▶ **Instructions for the task**
Look through the lines below and extract each one that contains "none".
--- Study material Enclosed Below ---
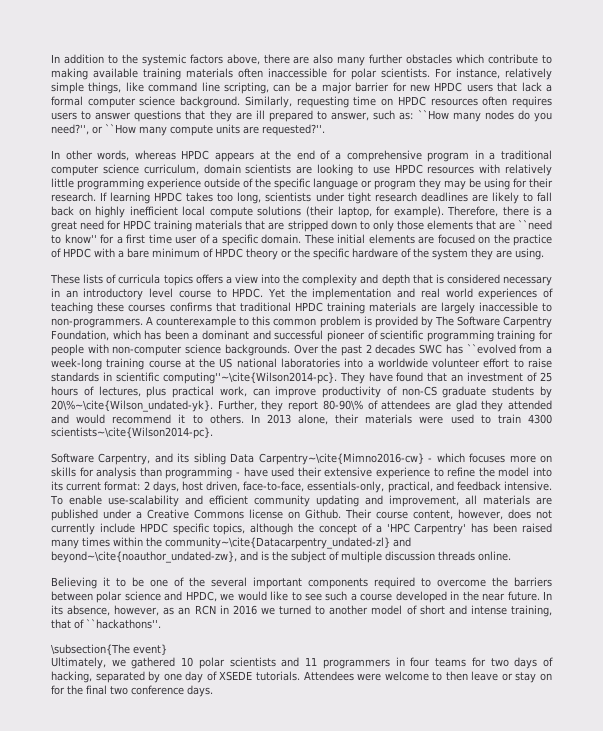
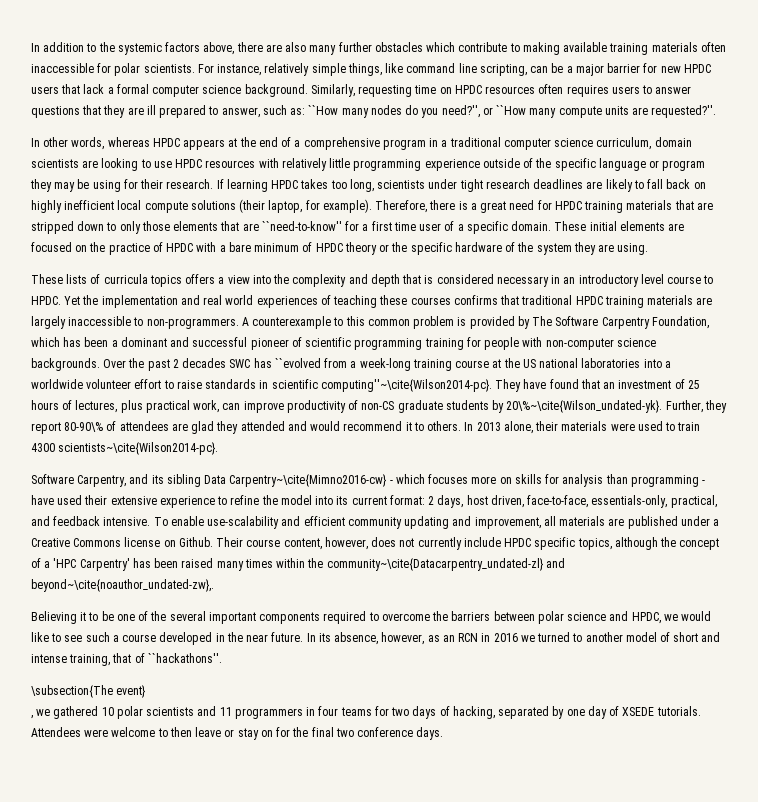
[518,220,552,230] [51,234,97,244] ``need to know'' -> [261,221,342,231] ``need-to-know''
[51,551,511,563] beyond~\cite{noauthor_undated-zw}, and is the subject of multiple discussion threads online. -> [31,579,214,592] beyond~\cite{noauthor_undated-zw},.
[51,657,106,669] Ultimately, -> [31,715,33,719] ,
--- End of Enclosed Study material ---
--- Study material Enclosed Below ---
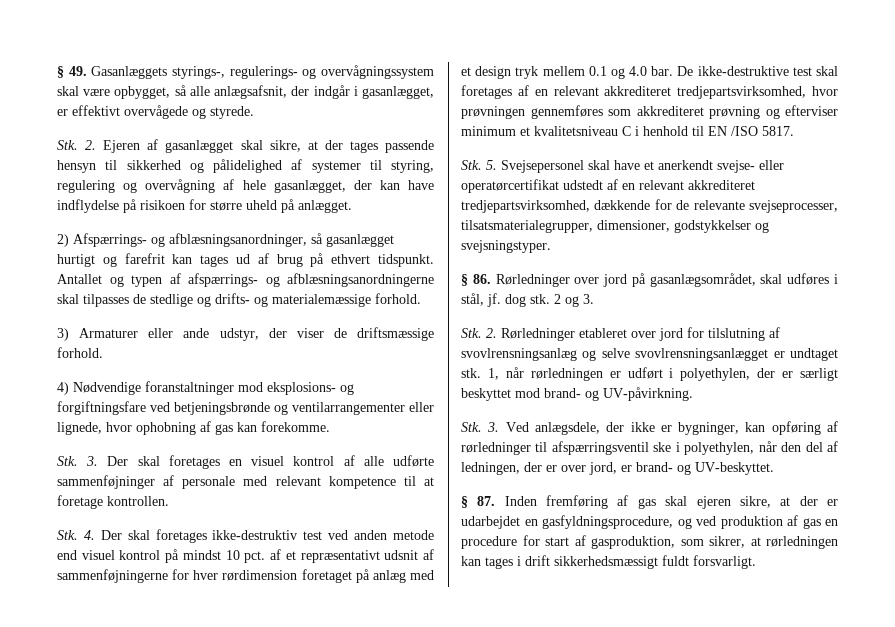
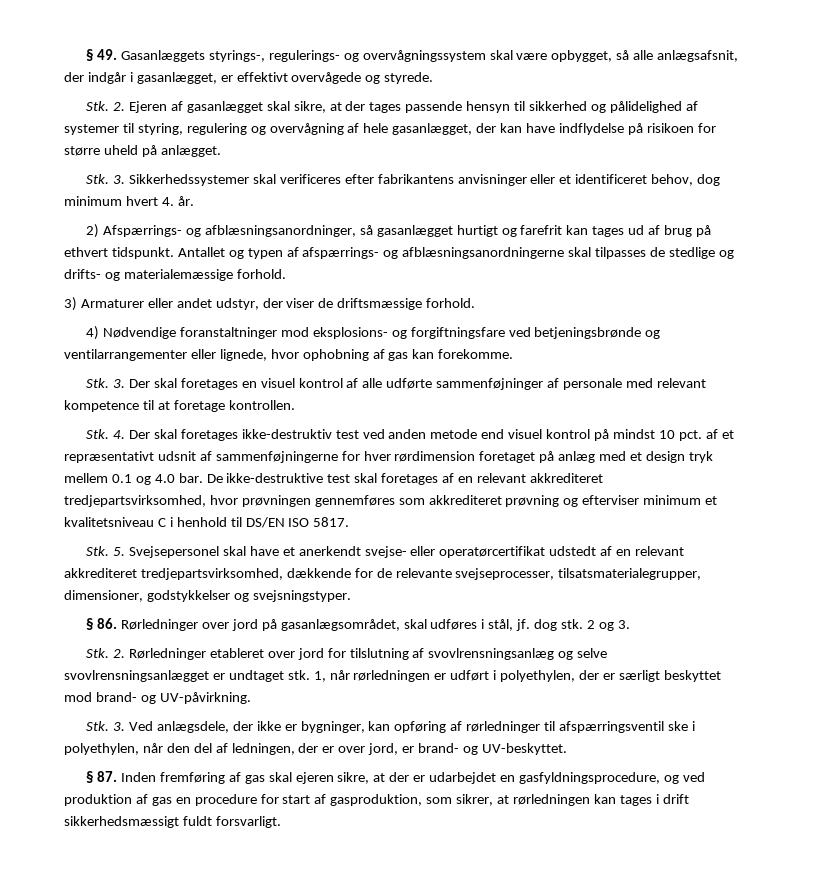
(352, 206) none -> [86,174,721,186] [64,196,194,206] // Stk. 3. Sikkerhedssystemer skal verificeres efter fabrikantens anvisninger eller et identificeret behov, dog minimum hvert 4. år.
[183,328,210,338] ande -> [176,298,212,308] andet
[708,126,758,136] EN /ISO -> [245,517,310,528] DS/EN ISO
--- End of Enclosed Study material ---
--- Study material Enclosed Below ---
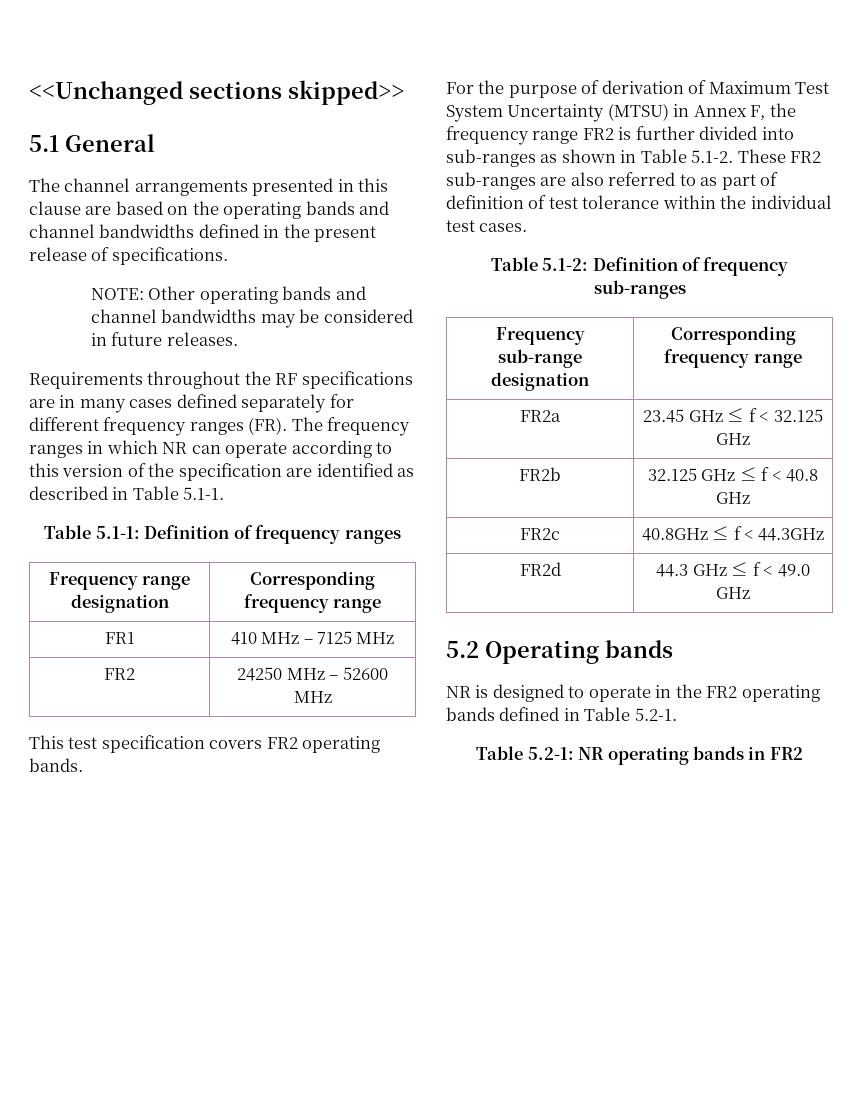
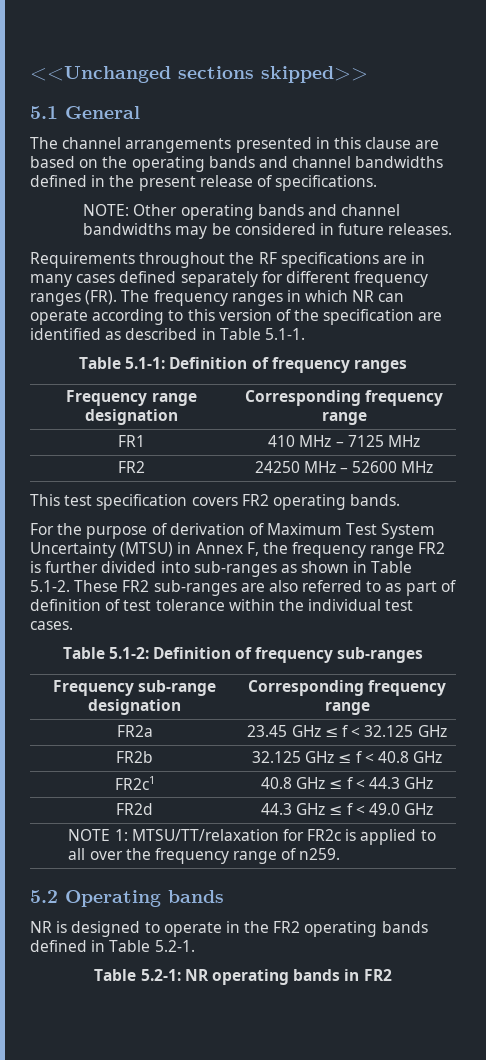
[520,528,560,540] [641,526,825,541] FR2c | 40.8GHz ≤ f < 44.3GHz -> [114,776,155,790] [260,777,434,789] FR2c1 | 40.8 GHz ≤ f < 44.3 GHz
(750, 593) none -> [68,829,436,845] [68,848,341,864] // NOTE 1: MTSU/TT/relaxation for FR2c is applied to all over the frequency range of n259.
--- End of Enclosed Study material ---
▶ **Solution for this task**
(352, 206) none -> [86,174,721,186] [64,196,194,206] // Stk. 3. Sikkerhedssystemer skal verificeres efter fabrikantens anvisninger eller et identificeret behov, dog minimum hvert 4. år.
(750, 593) none -> [68,829,436,845] [68,848,341,864] // NOTE 1: MTSU/TT/relaxation for FR2c is applied to all over the frequency range of n259.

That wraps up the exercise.